● **Requirement**:
One part of the entries below is wanted: the lines from the one containing "Comunicazione" through the one containing "rand America.". Write those out exactly and nothing else.

---- Records

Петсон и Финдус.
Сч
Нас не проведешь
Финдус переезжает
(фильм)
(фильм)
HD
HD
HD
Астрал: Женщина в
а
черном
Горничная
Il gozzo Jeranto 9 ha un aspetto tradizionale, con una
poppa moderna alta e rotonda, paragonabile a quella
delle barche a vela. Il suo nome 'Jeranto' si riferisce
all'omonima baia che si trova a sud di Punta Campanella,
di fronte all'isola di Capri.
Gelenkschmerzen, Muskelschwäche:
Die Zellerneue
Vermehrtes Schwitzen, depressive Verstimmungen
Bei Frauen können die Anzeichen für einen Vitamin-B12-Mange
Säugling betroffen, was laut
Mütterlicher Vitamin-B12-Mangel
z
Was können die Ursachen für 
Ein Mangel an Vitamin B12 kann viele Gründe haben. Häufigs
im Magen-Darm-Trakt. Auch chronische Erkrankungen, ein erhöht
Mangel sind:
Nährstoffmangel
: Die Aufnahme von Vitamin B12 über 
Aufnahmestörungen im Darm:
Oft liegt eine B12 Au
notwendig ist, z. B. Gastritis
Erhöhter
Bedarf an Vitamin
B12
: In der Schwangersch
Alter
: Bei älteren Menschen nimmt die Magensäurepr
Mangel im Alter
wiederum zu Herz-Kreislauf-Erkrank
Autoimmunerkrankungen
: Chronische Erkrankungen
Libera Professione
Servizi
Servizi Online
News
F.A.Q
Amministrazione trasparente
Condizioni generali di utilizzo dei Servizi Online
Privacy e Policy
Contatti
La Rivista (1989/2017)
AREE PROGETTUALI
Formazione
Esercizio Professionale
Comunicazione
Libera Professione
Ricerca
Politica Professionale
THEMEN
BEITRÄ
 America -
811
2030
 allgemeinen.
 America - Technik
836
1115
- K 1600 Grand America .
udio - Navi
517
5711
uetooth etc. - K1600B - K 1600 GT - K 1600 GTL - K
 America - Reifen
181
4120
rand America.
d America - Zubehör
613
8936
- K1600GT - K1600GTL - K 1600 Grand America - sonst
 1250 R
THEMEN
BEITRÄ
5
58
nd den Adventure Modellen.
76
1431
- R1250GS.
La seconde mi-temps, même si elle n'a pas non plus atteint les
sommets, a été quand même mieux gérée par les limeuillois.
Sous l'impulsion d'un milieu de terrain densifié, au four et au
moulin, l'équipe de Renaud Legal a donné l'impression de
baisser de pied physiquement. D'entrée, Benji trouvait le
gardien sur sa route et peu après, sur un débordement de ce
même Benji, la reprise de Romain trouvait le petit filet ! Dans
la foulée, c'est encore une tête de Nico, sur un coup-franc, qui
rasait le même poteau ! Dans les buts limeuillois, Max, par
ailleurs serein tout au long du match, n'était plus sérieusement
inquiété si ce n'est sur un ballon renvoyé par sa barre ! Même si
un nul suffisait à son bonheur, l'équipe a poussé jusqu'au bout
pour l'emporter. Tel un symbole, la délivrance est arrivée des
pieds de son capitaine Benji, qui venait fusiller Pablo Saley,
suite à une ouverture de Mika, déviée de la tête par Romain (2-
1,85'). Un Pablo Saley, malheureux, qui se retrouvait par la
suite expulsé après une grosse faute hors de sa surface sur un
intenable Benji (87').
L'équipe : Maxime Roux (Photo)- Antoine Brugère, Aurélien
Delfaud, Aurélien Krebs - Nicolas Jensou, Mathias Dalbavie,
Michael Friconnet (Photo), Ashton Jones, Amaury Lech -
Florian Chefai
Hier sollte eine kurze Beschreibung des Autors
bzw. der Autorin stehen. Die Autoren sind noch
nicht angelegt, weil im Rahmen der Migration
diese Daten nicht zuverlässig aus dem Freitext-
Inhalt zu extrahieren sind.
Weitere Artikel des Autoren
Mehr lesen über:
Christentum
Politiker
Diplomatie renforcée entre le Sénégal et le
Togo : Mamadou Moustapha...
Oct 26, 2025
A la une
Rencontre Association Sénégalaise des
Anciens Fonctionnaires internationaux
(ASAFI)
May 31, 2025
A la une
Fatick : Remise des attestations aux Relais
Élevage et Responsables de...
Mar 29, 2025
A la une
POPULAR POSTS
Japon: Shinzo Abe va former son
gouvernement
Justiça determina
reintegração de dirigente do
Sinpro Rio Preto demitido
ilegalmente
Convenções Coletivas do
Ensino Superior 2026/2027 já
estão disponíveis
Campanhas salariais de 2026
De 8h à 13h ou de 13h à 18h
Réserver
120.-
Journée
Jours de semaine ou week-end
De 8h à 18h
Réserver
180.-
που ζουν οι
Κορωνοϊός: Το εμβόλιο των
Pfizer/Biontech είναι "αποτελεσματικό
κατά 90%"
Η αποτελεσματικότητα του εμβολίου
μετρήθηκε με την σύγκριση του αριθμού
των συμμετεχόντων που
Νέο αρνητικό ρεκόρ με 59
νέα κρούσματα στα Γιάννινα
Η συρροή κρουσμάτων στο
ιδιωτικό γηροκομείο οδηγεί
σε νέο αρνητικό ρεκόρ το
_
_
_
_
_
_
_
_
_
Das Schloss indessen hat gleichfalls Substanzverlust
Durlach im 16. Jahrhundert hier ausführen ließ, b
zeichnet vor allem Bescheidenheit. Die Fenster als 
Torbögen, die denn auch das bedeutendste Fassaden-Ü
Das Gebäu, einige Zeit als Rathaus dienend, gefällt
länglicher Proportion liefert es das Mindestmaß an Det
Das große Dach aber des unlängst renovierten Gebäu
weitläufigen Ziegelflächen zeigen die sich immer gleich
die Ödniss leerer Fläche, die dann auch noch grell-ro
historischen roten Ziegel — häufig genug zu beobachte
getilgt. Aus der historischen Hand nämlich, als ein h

--------
---- Records

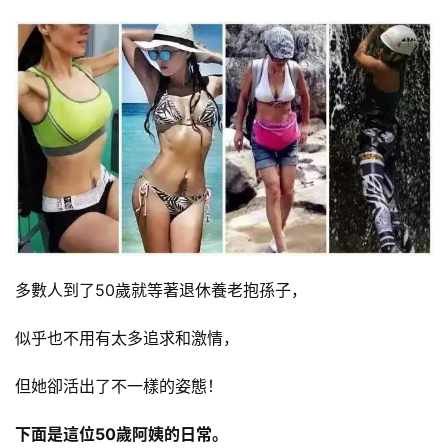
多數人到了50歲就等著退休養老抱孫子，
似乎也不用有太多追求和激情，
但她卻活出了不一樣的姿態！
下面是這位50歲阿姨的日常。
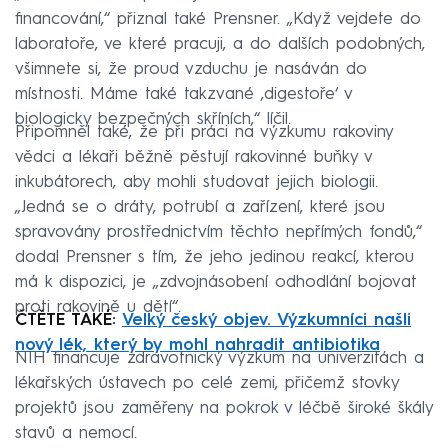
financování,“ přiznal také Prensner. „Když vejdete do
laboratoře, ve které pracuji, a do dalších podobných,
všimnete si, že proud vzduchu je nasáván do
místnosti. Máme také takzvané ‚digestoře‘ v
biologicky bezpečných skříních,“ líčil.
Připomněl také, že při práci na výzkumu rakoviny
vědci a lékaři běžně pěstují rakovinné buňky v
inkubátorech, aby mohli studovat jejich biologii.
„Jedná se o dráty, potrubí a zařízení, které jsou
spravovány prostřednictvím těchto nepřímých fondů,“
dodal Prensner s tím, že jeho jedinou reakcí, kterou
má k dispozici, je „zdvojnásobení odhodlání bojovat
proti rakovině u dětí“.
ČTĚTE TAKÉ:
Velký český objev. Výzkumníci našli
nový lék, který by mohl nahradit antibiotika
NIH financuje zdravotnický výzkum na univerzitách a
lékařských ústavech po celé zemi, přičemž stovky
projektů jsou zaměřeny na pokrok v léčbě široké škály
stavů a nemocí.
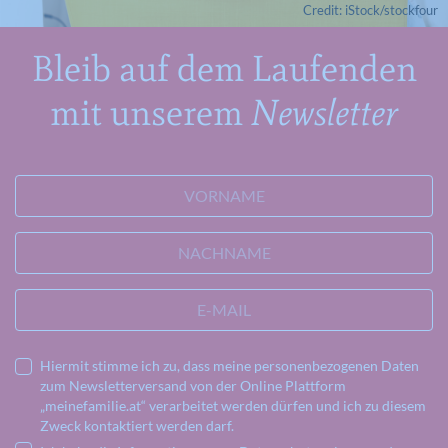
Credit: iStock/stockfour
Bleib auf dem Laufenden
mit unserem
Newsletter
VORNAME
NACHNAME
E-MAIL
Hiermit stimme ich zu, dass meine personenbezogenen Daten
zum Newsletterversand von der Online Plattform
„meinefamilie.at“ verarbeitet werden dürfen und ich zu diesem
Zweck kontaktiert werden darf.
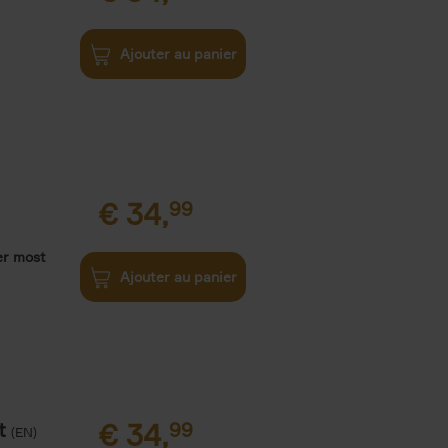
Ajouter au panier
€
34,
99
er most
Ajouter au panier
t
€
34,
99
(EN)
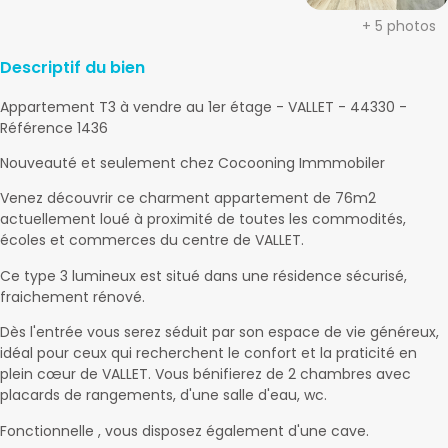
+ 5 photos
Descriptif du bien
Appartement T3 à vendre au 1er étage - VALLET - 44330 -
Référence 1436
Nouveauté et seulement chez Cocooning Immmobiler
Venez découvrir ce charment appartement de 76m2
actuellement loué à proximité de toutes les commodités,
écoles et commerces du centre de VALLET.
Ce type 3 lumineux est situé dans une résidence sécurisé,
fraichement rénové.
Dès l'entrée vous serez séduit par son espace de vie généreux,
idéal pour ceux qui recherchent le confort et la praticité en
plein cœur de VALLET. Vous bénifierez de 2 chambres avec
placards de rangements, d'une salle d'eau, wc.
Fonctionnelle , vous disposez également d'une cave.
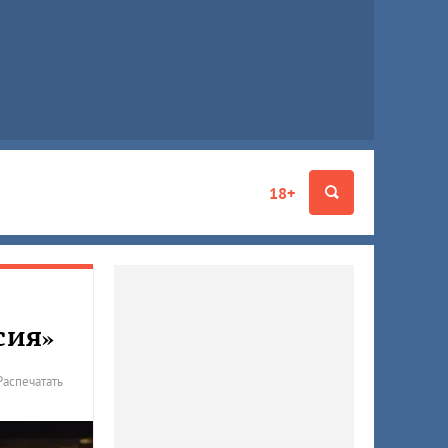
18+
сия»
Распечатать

--------
---- Records

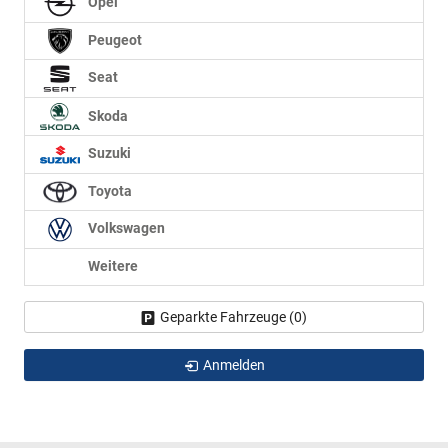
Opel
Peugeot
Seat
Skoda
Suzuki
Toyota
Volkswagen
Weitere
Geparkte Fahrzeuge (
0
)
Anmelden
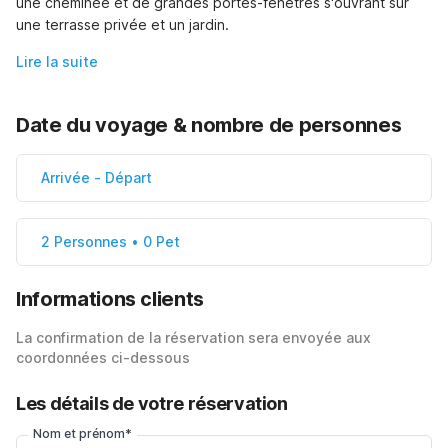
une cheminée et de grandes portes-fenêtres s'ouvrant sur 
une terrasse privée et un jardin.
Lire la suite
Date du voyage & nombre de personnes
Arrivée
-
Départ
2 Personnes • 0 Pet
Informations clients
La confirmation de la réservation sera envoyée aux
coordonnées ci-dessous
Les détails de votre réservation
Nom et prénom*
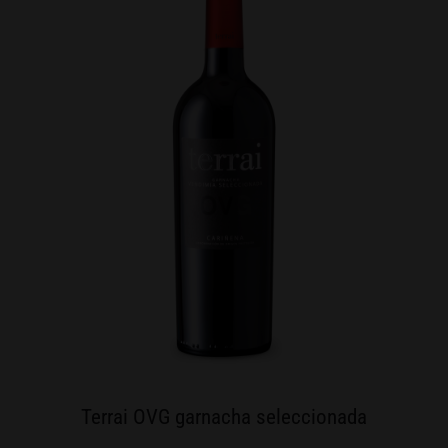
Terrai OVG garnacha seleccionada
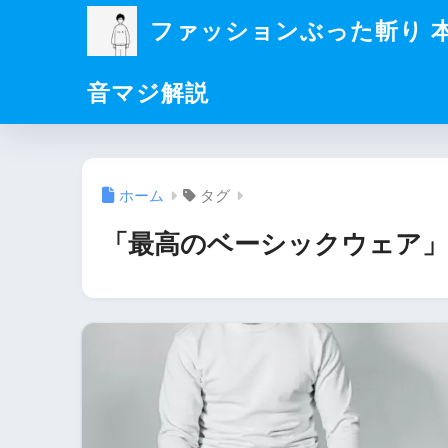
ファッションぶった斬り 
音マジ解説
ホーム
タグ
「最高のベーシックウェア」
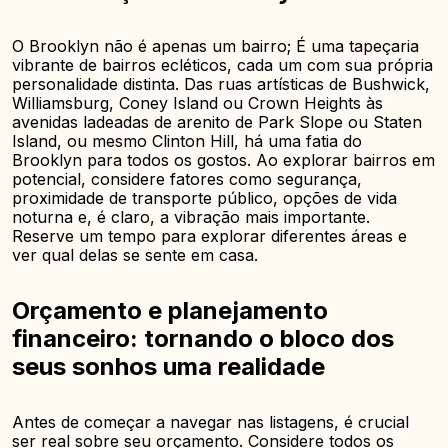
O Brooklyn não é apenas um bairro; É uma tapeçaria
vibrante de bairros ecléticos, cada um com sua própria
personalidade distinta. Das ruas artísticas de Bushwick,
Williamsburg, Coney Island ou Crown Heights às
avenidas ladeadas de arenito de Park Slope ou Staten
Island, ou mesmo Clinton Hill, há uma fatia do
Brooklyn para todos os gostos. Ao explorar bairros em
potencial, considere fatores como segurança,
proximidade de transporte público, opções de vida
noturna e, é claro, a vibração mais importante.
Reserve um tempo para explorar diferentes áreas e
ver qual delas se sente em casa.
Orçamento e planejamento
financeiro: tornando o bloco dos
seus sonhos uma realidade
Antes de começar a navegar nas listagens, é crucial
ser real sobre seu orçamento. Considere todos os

--------

● **Response**:
Comunicazione
Libera Professione
Ricerca
Politica Professionale
THEMEN
BEITRÄ
 America -
811
2030
 allgemeinen.
 America - Technik
836
1115
- K 1600 Grand America .
udio - Navi
517
5711
uetooth etc. - K1600B - K 1600 GT - K 1600 GTL - K
 America - Reifen
181
4120
rand America.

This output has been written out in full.